Well, I don’t deny that God can use people who have had foot-shaped mouths. But I wonder if that description really fits Peter. For one thing, I note that it’s after Pentecost that Peter has his “blunder” with regard to Jew-Gentile relations and receives a rebuke from Paul, which damages their narrative: it turns out that Pentecost didn’t leave Peter as a man who never blundered again. For another thing, some of the things the guys on the radio pointed to as evidence don’t seem like evidence to me: I see no foolishness in Peter’s proposal in Acts 1, grounded as it was in Scripture (“Let another take his office”).
But it’s not just that I dispute some of the evidence presented. I wonder, too, about this characterization of Peter before Pentecost. Is it really true that Peter was, as he is so often presented, a rough-and-ready guy, always putting his foot in it, always getting everything wrong, like a big puppy, tongue flapping, knocking everything down as he skips and hops around his master?

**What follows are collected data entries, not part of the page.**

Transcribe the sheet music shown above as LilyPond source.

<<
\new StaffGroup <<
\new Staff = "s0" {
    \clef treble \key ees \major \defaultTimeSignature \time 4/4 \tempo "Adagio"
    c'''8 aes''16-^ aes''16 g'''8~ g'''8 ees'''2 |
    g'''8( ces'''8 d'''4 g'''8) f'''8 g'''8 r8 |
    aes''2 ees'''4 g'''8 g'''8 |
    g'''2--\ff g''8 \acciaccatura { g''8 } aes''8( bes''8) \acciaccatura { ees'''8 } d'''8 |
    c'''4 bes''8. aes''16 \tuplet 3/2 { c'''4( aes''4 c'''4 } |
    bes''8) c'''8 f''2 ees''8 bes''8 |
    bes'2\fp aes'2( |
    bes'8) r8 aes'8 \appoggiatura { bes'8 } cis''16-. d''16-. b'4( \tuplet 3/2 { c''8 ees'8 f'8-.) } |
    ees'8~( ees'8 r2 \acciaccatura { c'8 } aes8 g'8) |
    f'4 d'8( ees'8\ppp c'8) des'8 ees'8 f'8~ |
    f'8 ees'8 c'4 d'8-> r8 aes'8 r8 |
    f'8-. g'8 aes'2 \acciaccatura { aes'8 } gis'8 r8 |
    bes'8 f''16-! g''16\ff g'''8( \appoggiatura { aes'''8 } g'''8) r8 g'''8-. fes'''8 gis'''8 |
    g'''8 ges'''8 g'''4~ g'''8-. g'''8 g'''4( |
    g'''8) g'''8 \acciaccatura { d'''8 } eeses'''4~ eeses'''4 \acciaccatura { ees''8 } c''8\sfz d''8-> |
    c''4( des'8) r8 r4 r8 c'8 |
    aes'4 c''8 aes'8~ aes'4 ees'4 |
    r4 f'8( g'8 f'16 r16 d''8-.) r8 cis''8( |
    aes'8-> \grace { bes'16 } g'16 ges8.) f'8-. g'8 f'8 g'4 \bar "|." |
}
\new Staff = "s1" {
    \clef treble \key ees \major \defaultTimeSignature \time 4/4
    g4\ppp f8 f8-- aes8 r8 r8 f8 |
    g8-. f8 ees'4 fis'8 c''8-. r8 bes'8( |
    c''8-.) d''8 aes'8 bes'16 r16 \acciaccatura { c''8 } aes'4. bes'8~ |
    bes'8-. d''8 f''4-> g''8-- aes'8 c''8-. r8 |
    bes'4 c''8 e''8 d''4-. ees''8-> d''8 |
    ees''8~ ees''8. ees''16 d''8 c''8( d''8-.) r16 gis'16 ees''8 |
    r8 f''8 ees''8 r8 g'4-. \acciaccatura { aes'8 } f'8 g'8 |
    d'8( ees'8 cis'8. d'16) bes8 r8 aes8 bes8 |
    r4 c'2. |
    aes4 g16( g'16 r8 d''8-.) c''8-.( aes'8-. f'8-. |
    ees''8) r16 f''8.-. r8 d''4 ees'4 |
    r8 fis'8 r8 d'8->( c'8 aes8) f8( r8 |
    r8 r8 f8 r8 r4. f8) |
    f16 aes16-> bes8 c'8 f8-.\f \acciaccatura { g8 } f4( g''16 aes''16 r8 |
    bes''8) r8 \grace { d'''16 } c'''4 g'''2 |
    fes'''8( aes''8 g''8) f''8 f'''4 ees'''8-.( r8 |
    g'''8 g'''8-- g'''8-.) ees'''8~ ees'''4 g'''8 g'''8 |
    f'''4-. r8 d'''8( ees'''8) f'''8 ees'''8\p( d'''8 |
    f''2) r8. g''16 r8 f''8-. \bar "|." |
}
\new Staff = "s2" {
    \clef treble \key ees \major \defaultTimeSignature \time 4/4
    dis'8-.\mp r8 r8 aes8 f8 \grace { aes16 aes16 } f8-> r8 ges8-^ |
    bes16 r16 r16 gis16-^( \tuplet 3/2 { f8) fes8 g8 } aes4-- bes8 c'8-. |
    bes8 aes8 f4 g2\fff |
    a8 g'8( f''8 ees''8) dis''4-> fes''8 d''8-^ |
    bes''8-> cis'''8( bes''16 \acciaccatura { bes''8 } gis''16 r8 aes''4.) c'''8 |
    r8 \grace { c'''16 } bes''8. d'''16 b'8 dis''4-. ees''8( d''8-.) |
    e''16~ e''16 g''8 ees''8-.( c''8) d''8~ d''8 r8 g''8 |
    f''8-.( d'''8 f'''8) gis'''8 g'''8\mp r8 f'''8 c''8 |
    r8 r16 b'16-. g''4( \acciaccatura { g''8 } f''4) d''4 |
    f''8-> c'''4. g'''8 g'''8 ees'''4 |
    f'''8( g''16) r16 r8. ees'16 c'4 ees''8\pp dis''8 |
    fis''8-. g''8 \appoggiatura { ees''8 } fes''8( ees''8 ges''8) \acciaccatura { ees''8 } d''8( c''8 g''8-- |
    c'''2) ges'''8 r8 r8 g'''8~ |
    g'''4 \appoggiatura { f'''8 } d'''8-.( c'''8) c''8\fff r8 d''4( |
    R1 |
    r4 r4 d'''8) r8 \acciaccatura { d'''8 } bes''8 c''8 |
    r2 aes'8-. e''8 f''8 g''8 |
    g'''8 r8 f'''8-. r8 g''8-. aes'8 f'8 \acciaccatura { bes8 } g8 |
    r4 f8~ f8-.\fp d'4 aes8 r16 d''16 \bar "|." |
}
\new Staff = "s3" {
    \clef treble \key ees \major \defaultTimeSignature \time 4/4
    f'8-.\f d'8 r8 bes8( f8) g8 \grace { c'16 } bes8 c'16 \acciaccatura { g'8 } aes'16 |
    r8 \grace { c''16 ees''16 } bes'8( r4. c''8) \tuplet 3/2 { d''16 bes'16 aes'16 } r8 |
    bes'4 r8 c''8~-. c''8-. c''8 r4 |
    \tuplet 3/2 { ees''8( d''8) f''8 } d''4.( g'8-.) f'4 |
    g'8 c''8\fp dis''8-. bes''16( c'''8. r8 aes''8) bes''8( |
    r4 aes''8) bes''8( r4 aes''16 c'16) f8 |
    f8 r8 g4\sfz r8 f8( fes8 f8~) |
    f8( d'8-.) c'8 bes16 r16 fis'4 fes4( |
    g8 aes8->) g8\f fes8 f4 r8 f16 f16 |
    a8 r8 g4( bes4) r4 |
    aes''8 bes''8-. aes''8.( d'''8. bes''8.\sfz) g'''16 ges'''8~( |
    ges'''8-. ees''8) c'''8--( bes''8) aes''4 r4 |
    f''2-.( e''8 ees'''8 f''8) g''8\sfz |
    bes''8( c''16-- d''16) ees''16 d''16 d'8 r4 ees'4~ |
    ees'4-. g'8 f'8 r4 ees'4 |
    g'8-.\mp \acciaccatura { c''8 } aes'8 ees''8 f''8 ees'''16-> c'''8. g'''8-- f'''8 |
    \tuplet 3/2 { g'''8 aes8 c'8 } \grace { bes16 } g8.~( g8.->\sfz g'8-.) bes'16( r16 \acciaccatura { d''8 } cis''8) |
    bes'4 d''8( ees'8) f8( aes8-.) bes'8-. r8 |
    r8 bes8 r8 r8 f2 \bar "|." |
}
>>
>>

It’s true that Peter sometimes did make mistakes. He was wrong to rebuke Jesus for talking about his death. But just before that happened, Peter was emphatically right when he said that Jesus was the Christ. Far from being routinely foolish, Peter was a leader among the disciples in terms of his God-given insight. And was Peter blundering when he wanted to walk on the water or was that, in fact, a good thing, a faith-grounded recognition that if Jesus commanded him to do so, then Peter really could do what Jesus commanded?
Perhaps the question is more general: Do we really have enough information about Peter to form a full picture of his character? I doubt it. It’s entirely possible that Peter, far from being the guy who blurted out whatever popped into his head, was actually one of the deepest thinkers among the disciples. It’s possible that he spoke first because he was the recognized spokesman of the group, maybe even because of his general wisdom and insight, not because he opened his mouth before anyone even had time to think. It’s possible that his mistakes and sins are recorded, not to characterize him as an apostle with a foot-shaped mouth (!), but because they were significant with regard to the story of Jesus the Gospels are telling.
What the guys on the radio said is true: A lot of people love Peter because they see him as the loveable oaf who gets everything wrong and always says the wrong thing at the wrong time. But it doesn’t seem to me that that characterization has any foundation in Scripture.